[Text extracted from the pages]
**********

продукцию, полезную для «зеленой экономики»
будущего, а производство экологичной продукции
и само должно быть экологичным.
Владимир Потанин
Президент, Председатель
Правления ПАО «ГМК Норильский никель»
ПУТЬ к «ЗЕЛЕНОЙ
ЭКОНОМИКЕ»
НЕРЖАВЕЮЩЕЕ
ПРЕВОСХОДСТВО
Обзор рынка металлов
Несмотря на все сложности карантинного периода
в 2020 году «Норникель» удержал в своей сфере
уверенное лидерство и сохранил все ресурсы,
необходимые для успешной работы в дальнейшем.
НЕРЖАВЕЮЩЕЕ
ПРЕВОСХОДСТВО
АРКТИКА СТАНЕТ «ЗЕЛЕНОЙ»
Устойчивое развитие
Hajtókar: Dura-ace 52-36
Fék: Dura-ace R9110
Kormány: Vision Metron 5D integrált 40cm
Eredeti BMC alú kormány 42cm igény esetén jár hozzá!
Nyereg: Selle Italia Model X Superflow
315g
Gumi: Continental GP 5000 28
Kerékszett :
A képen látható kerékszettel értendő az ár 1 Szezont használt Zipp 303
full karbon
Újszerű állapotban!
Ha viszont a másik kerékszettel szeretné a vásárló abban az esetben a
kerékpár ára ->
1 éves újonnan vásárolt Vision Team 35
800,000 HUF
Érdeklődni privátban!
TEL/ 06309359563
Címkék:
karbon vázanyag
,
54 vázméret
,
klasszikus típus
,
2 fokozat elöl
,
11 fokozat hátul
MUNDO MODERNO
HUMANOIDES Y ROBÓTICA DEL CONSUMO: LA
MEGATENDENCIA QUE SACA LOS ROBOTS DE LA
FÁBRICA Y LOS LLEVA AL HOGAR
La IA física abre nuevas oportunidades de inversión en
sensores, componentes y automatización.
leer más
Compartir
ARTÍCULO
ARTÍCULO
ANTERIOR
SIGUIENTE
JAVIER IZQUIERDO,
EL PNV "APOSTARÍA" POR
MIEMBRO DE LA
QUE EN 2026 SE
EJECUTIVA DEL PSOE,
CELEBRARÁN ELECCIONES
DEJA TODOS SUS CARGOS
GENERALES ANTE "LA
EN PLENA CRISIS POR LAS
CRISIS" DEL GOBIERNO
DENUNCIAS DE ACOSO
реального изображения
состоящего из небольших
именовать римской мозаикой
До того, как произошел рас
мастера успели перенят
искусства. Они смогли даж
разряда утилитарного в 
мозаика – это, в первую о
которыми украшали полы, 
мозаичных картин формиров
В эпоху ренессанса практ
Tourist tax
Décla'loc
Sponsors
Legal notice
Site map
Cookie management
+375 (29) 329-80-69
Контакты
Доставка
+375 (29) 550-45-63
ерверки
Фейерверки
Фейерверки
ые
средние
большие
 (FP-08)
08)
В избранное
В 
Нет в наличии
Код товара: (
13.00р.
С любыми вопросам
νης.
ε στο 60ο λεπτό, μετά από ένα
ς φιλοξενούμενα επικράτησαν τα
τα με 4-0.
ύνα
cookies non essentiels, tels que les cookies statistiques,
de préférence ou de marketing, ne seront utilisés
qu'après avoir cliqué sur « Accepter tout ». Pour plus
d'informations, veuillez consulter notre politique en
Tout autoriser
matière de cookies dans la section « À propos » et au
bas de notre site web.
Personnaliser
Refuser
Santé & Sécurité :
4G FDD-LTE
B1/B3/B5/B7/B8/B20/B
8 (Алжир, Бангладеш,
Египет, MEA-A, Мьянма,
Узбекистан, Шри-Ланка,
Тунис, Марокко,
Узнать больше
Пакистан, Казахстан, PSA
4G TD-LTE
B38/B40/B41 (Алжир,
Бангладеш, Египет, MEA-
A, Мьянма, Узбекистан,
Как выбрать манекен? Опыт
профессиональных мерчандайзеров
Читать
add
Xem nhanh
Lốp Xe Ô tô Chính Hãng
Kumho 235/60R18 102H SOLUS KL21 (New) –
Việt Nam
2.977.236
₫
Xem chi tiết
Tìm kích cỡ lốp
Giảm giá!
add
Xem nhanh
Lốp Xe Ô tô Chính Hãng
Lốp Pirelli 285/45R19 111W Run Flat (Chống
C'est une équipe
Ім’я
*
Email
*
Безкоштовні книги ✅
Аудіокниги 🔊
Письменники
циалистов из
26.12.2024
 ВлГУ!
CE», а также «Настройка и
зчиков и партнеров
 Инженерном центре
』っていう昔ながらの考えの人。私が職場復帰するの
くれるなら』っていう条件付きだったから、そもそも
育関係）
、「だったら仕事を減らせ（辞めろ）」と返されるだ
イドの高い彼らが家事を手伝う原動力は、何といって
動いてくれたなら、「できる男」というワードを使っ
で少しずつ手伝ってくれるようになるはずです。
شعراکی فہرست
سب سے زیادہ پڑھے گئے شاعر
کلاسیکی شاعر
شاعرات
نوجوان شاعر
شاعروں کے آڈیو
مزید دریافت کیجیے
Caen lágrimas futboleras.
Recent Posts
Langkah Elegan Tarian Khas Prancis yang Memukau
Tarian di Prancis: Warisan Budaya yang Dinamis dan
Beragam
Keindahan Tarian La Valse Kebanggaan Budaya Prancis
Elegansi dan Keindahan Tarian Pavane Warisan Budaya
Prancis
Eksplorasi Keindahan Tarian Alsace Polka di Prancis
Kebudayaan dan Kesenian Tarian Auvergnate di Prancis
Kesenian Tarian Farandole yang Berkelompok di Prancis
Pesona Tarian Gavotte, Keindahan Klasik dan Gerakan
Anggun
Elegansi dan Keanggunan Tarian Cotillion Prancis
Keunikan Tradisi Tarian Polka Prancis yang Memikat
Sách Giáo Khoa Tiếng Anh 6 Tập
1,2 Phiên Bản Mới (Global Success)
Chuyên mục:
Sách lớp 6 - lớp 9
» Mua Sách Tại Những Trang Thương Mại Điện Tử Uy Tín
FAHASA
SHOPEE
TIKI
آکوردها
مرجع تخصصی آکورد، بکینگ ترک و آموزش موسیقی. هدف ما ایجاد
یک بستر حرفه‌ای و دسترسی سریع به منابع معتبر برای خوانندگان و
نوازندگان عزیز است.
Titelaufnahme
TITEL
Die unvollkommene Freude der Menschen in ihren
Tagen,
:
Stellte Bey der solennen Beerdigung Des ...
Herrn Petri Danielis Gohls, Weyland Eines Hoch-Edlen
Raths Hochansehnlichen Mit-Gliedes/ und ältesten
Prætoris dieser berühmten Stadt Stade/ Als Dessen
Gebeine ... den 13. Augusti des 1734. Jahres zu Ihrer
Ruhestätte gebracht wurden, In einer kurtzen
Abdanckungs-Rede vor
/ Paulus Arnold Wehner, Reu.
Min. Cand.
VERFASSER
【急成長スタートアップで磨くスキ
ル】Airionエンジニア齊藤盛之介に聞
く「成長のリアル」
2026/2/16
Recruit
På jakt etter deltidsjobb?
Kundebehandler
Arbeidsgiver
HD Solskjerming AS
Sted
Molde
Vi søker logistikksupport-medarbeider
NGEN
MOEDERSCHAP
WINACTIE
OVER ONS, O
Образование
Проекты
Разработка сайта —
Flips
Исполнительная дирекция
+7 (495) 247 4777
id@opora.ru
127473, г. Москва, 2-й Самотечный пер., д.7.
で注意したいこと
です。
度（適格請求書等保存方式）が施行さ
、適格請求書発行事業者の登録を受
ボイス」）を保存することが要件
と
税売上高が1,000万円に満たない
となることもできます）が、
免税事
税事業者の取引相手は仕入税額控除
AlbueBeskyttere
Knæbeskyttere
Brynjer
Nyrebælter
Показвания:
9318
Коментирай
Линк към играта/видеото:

**********

• **THE TASK**:
Arrange every line of the material above as a Markdown table with the columns Row and Extracted text, numbering the rows and skipping blank lines.

• **EXERCISE SOLUTION**:
| Row | Extracted text |
|---|---|
| 1 | продукцию, полезную для «зеленой экономики» |
| 2 | будущего, а производство экологичной продукции |
| 3 | и само должно быть экологичным. |
| 4 | Владимир Потанин |
| 5 | Президент, Председатель |
| 6 | Правления ПАО «ГМК Норильский никель» |
| 7 | ПУТЬ к «ЗЕЛЕНОЙ |
| 8 | ЭКОНОМИКЕ» |
| 9 | НЕРЖАВЕЮЩЕЕ |
| 10 | ПРЕВОСХОДСТВО |
| 11 | Обзор рынка металлов |
| 12 | Несмотря на все сложности карантинного периода |
| 13 | в 2020 году «Норникель» удержал в своей сфере |
| 14 | уверенное лидерство и сохранил все ресурсы, |
| 15 | необходимые для успешной работы в дальнейшем. |
| 16 | НЕРЖАВЕЮЩЕЕ |
| 17 | ПРЕВОСХОДСТВО |
| 18 | АРКТИКА СТАНЕТ «ЗЕЛЕНОЙ» |
| 19 | Устойчивое развитие |
| 20 | Hajtókar: Dura-ace 52-36 |
| 21 | Fék: Dura-ace R9110 |
| 22 | Kormány: Vision Metron 5D integrált 40cm |
| 23 | Eredeti BMC alú kormány 42cm igény esetén jár hozzá! |
| 24 | Nyereg: Selle Italia Model X Superflow |
| 25 | 315g |
| 26 | Gumi: Continental GP 5000 28 |
| 27 | Kerékszett : |
| 28 | A képen látható kerékszettel értendő az ár 1 Szezont használt Zipp 303 |
| 29 | full karbon |
| 30 | Újszerű állapotban! |
| 31 | Ha viszont a másik kerékszettel szeretné a vásárló abban az esetben a |
| 32 | kerékpár ára -> |
| 33 | 1 éves újonnan vásárolt Vision Team 35 |
| 34 | 800,000 HUF |
| 35 | Érdeklődni privátban! |
| 36 | TEL/ 06309359563 |
| 37 | Címkék: |
| 38 | karbon vázanyag |
| 39 | , |
| 40 | 54 vázméret |
| 41 | , |
| 42 | klasszikus típus |
| 43 | , |
| 44 | 2 fokozat elöl |
| 45 | , |
| 46 | 11 fokozat hátul |
| 47 | MUNDO MODERNO |
| 48 | HUMANOIDES Y ROBÓTICA DEL CONSUMO: LA |
| 49 | MEGATENDENCIA QUE SACA LOS ROBOTS DE LA |
| 50 | FÁBRICA Y LOS LLEVA AL HOGAR |
| 51 | La IA física abre nuevas oportunidades de inversión en |
| 52 | sensores, componentes y automatización. |
| 53 | leer más |
| 54 | Compartir |
| 55 | ARTÍCULO |
| 56 | ARTÍCULO |
| 57 | ANTERIOR |
| 58 | SIGUIENTE |
| 59 | JAVIER IZQUIERDO, |
| 60 | EL PNV "APOSTARÍA" POR |
| 61 | MIEMBRO DE LA |
| 62 | QUE EN 2026 SE |
| 63 | EJECUTIVA DEL PSOE, |
| 64 | CELEBRARÁN ELECCIONES |
| 65 | DEJA TODOS SUS CARGOS |
| 66 | GENERALES ANTE "LA |
| 67 | EN PLENA CRISIS POR LAS |
| 68 | CRISIS" DEL GOBIERNO |
| 69 | DENUNCIAS DE ACOSO |
| 70 | реального изображения |
| 71 | состоящего из небольших |
| 72 | именовать римской мозаикой |
| 73 | До того, как произошел рас |
| 74 | мастера успели перенят |
| 75 | искусства. Они смогли даж |
| 76 | разряда утилитарного в  |
| 77 | мозаика – это, в первую о |
| 78 | которыми украшали полы,  |
| 79 | мозаичных картин формиров |
| 80 | В эпоху ренессанса практ |
| 81 | Tourist tax |
| 82 | Décla'loc |
| 83 | Sponsors |
| 84 | Legal notice |
| 85 | Site map |
| 86 | Cookie management |
| 87 | +375 (29) 329-80-69 |
| 88 | Контакты |
| 89 | Доставка |
| 90 | +375 (29) 550-45-63 |
| 91 | ерверки |
| 92 | Фейерверки |
| 93 | Фейерверки |
| 94 | ые |
| 95 | средние |
| 96 | большие |
| 97 |  (FP-08) |
| 98 | 08) |
| 99 | В избранное |
| 100 | В  |
| 101 | Нет в наличии |
| 102 | Код товара: ( |
| 103 | 13.00р. |
| 104 | С любыми вопросам |
| 105 | νης. |
| 106 | ε στο 60ο λεπτό, μετά από ένα |
| 107 | ς φιλοξενούμενα επικράτησαν τα |
| 108 | τα με 4-0. |
| 109 | ύνα |
| 110 | cookies non essentiels, tels que les cookies statistiques, |
| 111 | de préférence ou de marketing, ne seront utilisés |
| 112 | qu'après avoir cliqué sur « Accepter tout ». Pour plus |
| 113 | d'informations, veuillez consulter notre politique en |
| 114 | Tout autoriser |
| 115 | matière de cookies dans la section « À propos » et au |
| 116 | bas de notre site web. |
| 117 | Personnaliser |
| 118 | Refuser |
| 119 | Santé & Sécurité : |
| 120 | 4G FDD-LTE |
| 121 | B1/B3/B5/B7/B8/B20/B |
| 122 | 8 (Алжир, Бангладеш, |
| 123 | Египет, MEA-A, Мьянма, |
| 124 | Узбекистан, Шри-Ланка, |
| 125 | Тунис, Марокко, |
| 126 | Узнать больше |
| 127 | Пакистан, Казахстан, PSA |
| 128 | 4G TD-LTE |
| 129 | B38/B40/B41 (Алжир, |
| 130 | Бангладеш, Египет, MEA- |
| 131 | A, Мьянма, Узбекистан, |
| 132 | Как выбрать манекен? Опыт |
| 133 | профессиональных мерчандайзеров |
| 134 | Читать |
| 135 | add |
| 136 | Xem nhanh |
| 137 | Lốp Xe Ô tô Chính Hãng |
| 138 | Kumho 235/60R18 102H SOLUS KL21 (New) – |
| 139 | Việt Nam |
| 140 | 2.977.236 |
| 141 | ₫ |
| 142 | Xem chi tiết |
| 143 | Tìm kích cỡ lốp |
| 144 | Giảm giá! |
| 145 | add |
| 146 | Xem nhanh |
| 147 | Lốp Xe Ô tô Chính Hãng |
| 148 | Lốp Pirelli 285/45R19 111W Run Flat (Chống |
| 149 | C'est une équipe |
| 150 | Ім’я |
| 151 | * |
| 152 | Email |
| 153 | * |
| 154 | Безкоштовні книги ✅ |
| 155 | Аудіокниги 🔊 |
| 156 | Письменники |
| 157 | циалистов из |
| 158 | 26.12.2024 |
| 159 |  ВлГУ! |
| 160 | CE», а также «Настройка и |
| 161 | зчиков и партнеров |
| 162 |  Инженерном центре |
| 163 | 』っていう昔ながらの考えの人。私が職場復帰するの |
| 164 | くれるなら』っていう条件付きだったから、そもそも |
| 165 | 育関係） |
| 166 | 、「だったら仕事を減らせ（辞めろ）」と返されるだ |
| 167 | イドの高い彼らが家事を手伝う原動力は、何といって |
| 168 | 動いてくれたなら、「できる男」というワードを使っ |
| 169 | で少しずつ手伝ってくれるようになるはずです。 |
| 170 | شعراکی فہرست |
| 171 | سب سے زیادہ پڑھے گئے شاعر |
| 172 | کلاسیکی شاعر |
| 173 | شاعرات |
| 174 | نوجوان شاعر |
| 175 | شاعروں کے آڈیو |
| 176 | مزید دریافت کیجیے |
| 177 | Caen lágrimas futboleras. |
| 178 | Recent Posts |
| 179 | Langkah Elegan Tarian Khas Prancis yang Memukau |
| 180 | Tarian di Prancis: Warisan Budaya yang Dinamis dan |
| 181 | Beragam |
| 182 | Keindahan Tarian La Valse Kebanggaan Budaya Prancis |
| 183 | Elegansi dan Keindahan Tarian Pavane Warisan Budaya |
| 184 | Prancis |
| 185 | Eksplorasi Keindahan Tarian Alsace Polka di Prancis |
| 186 | Kebudayaan dan Kesenian Tarian Auvergnate di Prancis |
| 187 | Kesenian Tarian Farandole yang Berkelompok di Prancis |
| 188 | Pesona Tarian Gavotte, Keindahan Klasik dan Gerakan |
| 189 | Anggun |
| 190 | Elegansi dan Keanggunan Tarian Cotillion Prancis |
| 191 | Keunikan Tradisi Tarian Polka Prancis yang Memikat |
| 192 | Sách Giáo Khoa Tiếng Anh 6 Tập |
| 193 | 1,2 Phiên Bản Mới (Global Success) |
| 194 | Chuyên mục: |
| 195 | Sách lớp 6 - lớp 9 |
| 196 | » Mua Sách Tại Những Trang Thương Mại Điện Tử Uy Tín |
| 197 | FAHASA |
| 198 | SHOPEE |
| 199 | TIKI |
| 200 | آکوردها |
| 201 | مرجع تخصصی آکورد، بکینگ ترک و آموزش موسیقی. هدف ما ایجاد |
| 202 | یک بستر حرفه‌ای و دسترسی سریع به منابع معتبر برای خوانندگان و |
| 203 | نوازندگان عزیز است. |
| 204 | Titelaufnahme |
| 205 | TITEL |
| 206 | Die unvollkommene Freude der Menschen in ihren |
| 207 | Tagen, |
| 208 | : |
| 209 | Stellte Bey der solennen Beerdigung Des ... |
| 210 | Herrn Petri Danielis Gohls, Weyland Eines Hoch-Edlen |
| 211 | Raths Hochansehnlichen Mit-Gliedes/ und ältesten |
| 212 | Prætoris dieser berühmten Stadt Stade/ Als Dessen |
| 213 | Gebeine ... den 13. Augusti des 1734. Jahres zu Ihrer |
| 214 | Ruhestätte gebracht wurden, In einer kurtzen |
| 215 | Abdanckungs-Rede vor |
| 216 | / Paulus Arnold Wehner, Reu. |
| 217 | Min. Cand. |
| 218 | VERFASSER |
| 219 | 【急成長スタートアップで磨くスキ |
| 220 | ル】Airionエンジニア齊藤盛之介に聞 |
| 221 | く「成長のリアル」 |
| 222 | 2026/2/16 |
| 223 | Recruit |
| 224 | På jakt etter deltidsjobb? |
| 225 | Kundebehandler |
| 226 | Arbeidsgiver |
| 227 | HD Solskjerming AS |
| 228 | Sted |
| 229 | Molde |
| 230 | Vi søker logistikksupport-medarbeider |
| 231 | NGEN |
| 232 | MOEDERSCHAP |
| 233 | WINACTIE |
| 234 | OVER ONS, O |
| 235 | Образование |
| 236 | Проекты |
| 237 | Разработка сайта — |
| 238 | Flips |
| 239 | Исполнительная дирекция |
| 240 | +7 (495) 247 4777 |
| 241 | id@opora.ru |
| 242 | 127473, г. Москва, 2-й Самотечный пер., д.7. |
| 243 | で注意したいこと |
| 244 | です。 |
| 245 | 度（適格請求書等保存方式）が施行さ |
| 246 | 、適格請求書発行事業者の登録を受 |
| 247 | ボイス」）を保存することが要件 |
| 248 | と |
| 249 | 税売上高が1,000万円に満たない |
| 250 | となることもできます）が、 |
| 251 | 免税事 |
| 252 | 税事業者の取引相手は仕入税額控除 |
| 253 | AlbueBeskyttere |
| 254 | Knæbeskyttere |
| 255 | Brynjer |
| 256 | Nyrebælter |
| 257 | Показвания: |
| 258 | 9318 |
| 259 | Коментирай |
| 260 | Линк към играта/видеото: |